Reproduce every line of the records below word for word, keeping each line in its original order.

* start *

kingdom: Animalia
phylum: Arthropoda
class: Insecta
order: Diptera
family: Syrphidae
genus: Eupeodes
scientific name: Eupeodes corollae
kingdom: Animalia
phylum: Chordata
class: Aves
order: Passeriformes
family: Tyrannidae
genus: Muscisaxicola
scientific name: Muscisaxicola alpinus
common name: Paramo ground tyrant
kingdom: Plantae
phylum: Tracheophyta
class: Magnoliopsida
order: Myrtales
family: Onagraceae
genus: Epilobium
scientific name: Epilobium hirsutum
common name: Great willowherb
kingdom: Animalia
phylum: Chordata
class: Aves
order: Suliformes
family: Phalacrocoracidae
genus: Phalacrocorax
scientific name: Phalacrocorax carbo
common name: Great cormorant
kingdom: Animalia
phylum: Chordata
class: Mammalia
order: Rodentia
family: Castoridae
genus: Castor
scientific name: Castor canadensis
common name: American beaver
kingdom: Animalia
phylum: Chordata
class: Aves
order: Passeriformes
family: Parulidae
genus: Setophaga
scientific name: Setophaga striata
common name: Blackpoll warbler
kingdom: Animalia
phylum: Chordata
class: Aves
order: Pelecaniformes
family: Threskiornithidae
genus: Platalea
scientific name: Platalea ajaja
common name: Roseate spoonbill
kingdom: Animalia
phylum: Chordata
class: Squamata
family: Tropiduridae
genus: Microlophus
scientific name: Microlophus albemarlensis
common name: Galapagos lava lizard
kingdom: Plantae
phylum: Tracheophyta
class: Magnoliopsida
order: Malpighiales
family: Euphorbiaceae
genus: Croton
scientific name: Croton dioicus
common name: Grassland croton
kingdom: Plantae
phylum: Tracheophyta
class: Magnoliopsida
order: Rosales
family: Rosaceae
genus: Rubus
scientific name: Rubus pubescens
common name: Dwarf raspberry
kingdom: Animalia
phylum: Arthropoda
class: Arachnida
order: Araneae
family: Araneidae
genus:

* end *

#### Solution to the problem:
kingdom: Animalia
phylum: Arthropoda
class: Insecta
order: Diptera
family: Syrphidae
genus: Eupeodes
scientific name: Eupeodes corollae
kingdom: Animalia
phylum: Chordata
class: Aves
order: Passeriformes
family: Tyrannidae
genus: Muscisaxicola
scientific name: Muscisaxicola alpinus
common name: Paramo ground tyrant
kingdom: Plantae
phylum: Tracheophyta
class: Magnoliopsida
order: Myrtales
family: Onagraceae
genus: Epilobium
scientific name: Epilobium hirsutum
common name: Great willowherb
kingdom: Animalia
phylum: Chordata
class: Aves
order: Suliformes
family: Phalacrocoracidae
genus: Phalacrocorax
scientific name: Phalacrocorax carbo
common name: Great cormorant
kingdom: Animalia
phylum: Chordata
class: Mammalia
order: Rodentia
family: Castoridae
genus: Castor
scientific name: Castor canadensis
common name: American beaver
kingdom: Animalia
phylum: Chordata
class: Aves
order: Passeriformes
family: Parulidae
genus: Setophaga
scientific name: Setophaga striata
common name: Blackpoll warbler
kingdom: Animalia
phylum: Chordata
class: Aves
order: Pelecaniformes
family: Threskiornithidae
genus: Platalea
scientific name: Platalea ajaja
common name: Roseate spoonbill
kingdom: Animalia
phylum: Chordata
class: Squamata
family: Tropiduridae
genus: Microlophus
scientific name: Microlophus albemarlensis
common name: Galapagos lava lizard
kingdom: Plantae
phylum: Tracheophyta
class: Magnoliopsida
order: Malpighiales
family: Euphorbiaceae
genus: Croton
scientific name: Croton dioicus
common name: Grassland croton
kingdom: Plantae
phylum: Tracheophyta
class: Magnoliopsida
order: Rosales
family: Rosaceae
genus: Rubus
scientific name: Rubus pubescens
common name: Dwarf raspberry
kingdom: Animalia
phylum: Arthropoda
class: Arachnida
order: Araneae
family: Araneidae
genus:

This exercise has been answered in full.